Consider the following layers of virtualization that run in nearly every data center today:

  • TCP/IP sessions between a web browser and a server allow the client to pull in many objects on a page simultaneously, making many connections look like one to the user. This is particularly true in later versions of browsers with pipelining and persistence.
  • Load-balancers make many servers look like a single, larger machine.
  • Servers run the Java Virtual Machine or other services that spawn new threads on a single platform.
  • The operating systems manage memory to make each application think it has its own environment.
  • Storage Area Networks and Network-Attached Storage (SAN/NAS) make one disk look like many and many like one.

    But all of these pale in comparison with what’s on the horizon.

  • Virtualization managers like those from VMWare create a “master” layer (a hypervisor) that runs several, independent machines. Each virtual machine makes the programs it’s running think they have their own computer. This is true for open-source contender Xen, which Novell’s SUSE Linux is helping to mainstream (and this article shows just how difficult it is to do).
  • In a different approach, Microsoft announced their virtualization strategy—this one lets applications run virtually within the operating system.
  • Of course, there’s grid computing. Whether you’re doing some edge processing with Akamai or Netli, or actually relying on a grid for computing, some part of your application is virtualized.
  • And what’s a web service if not a function that doesn’t care where it’s run, turning a piece of software into a distributed mass of remote procedure calls?

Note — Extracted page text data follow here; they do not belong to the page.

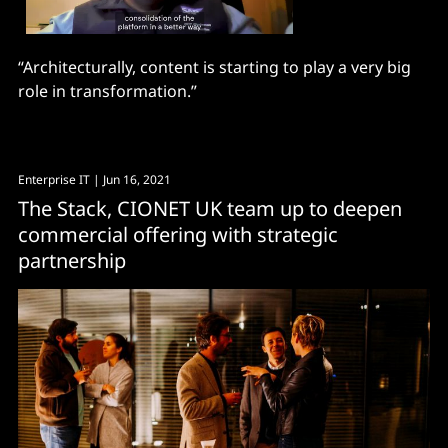
“Architecturally, content is starting to play a very big
role in transformation.”
Enterprise IT
| Jun 16, 2021
The Stack, CIONET UK team up to deepen
commercial offering with strategic
partnership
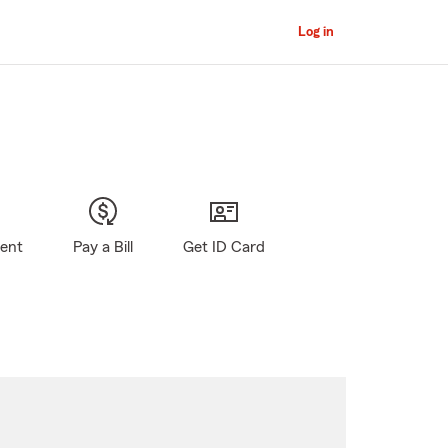
Log in
gent
Pay a Bill
Get ID Card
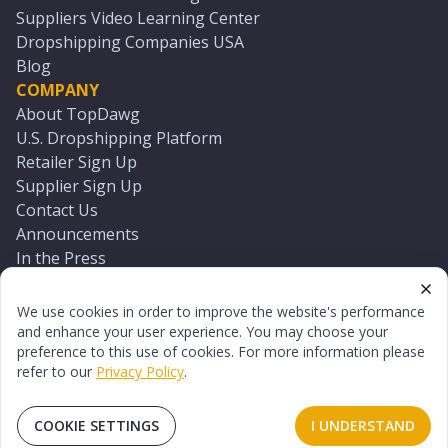
Suppliers Video Learning Center
Dropshipping Companies USA
Blog
COMPANY
About TopDawg
U.S. Dropshipping Platform
Retailer Sign Up
Supplier Sign Up
Contact Us
Announcements
In the Press
Press Kit
Log In
We use cookies in order to improve the website's performance
Reset Password
and enhance your user experience. You may choose your
preference to this use of cookies. For more information please
refer to our
Privacy Policy
.
©
2026
TopDawg®. All rights reserved.
Terms of Use
Privacy Policy
Sitemap
COOKIE SETTINGS
I UNDERSTAND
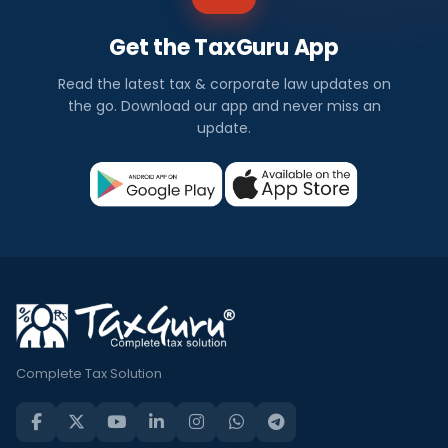
Get the TaxGuru App
Read the latest tax & corporate law updates on
the go. Download our app and never miss an
update.
Complete Tax Solution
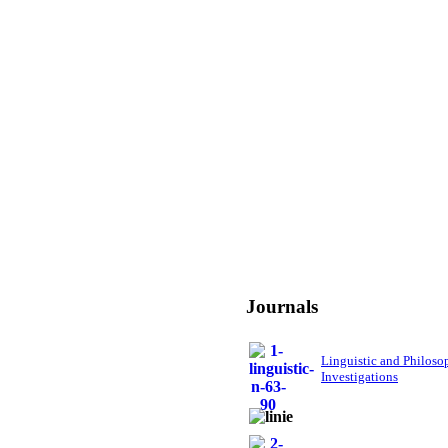
Journals
Linguistic and Philoso
Investigations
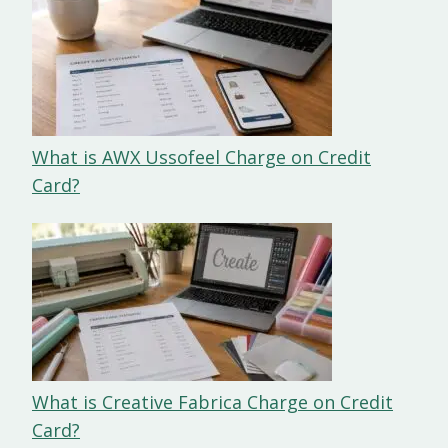
What is AWX Ussofeel Charge on Credit
Card?
What is Creative Fabrica Charge on Credit
Card?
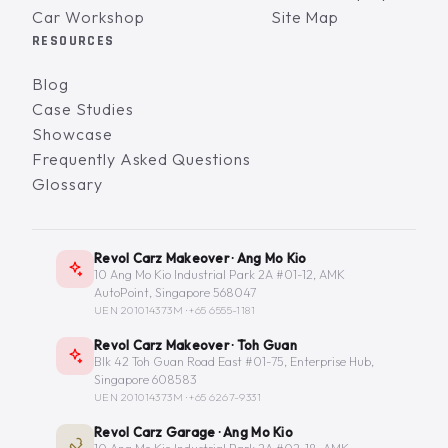
Car Workshop
Site Map
RESOURCES
Blog
Case Studies
Showcase
Frequently Asked Questions
Glossary
Revol Carz Makeover · Ang Mo Kio
10 Ang Mo Kio Industrial Park 2A #01-12, AMK
AutoPoint, Singapore 568047
UEN 201014373M ·
+65 6555-1181
Revol Carz Makeover · Toh Guan
Blk 42 Toh Guan Road East #01-75, Enterprise Hub,
Singapore 608583
UEN 201014373M ·
+65 6267-9331
Revol Carz Garage · Ang Mo Kio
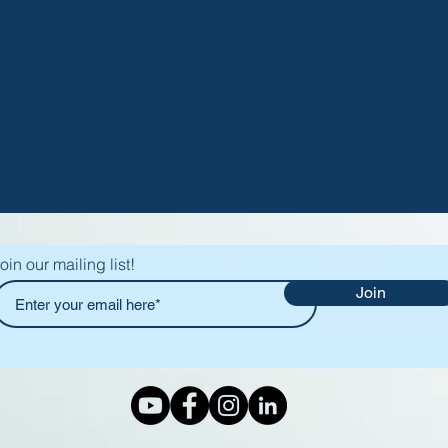
oin our mailing list!
Join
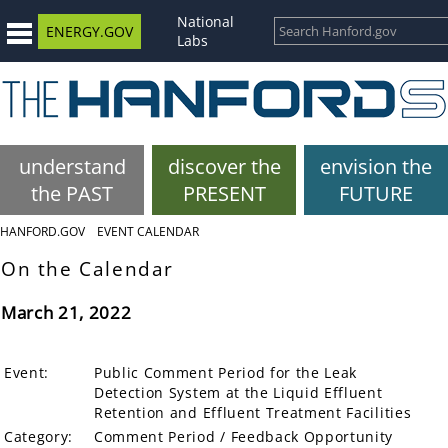
National
ENERGY.GOV
Labs
understand
discover the
envision the
the PAST
PRESENT
FUTURE
HANFORD.GOV
EVENT CALENDAR
On the Calendar
March 21, 2022
Event:
Public Comment Period for the Leak
Detection System at the Liquid Effluent
Retention and Effluent Treatment Facilities
Category:
Comment Period / Feedback Opportunity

After a few days of listening to virtualization presentations from the editors of Network Computing and from BMC’s research team, I drew the following schematic of all the layers of virtualization:

Layers of virtualization

With all of this complexity and layering, it becomes nearly impossible to measure health from within. Like a prisoner of the Matrix, if we’re living in a virtualized environment we can’t tell whether our frame of reference is reliable.

(Woah…)

But without reliable internal indicators, we can only measure health from outside the system. It’s no longer a question of whether or not we should monitor real users; it’s now a matter of not being able to get reliable data anywhere else.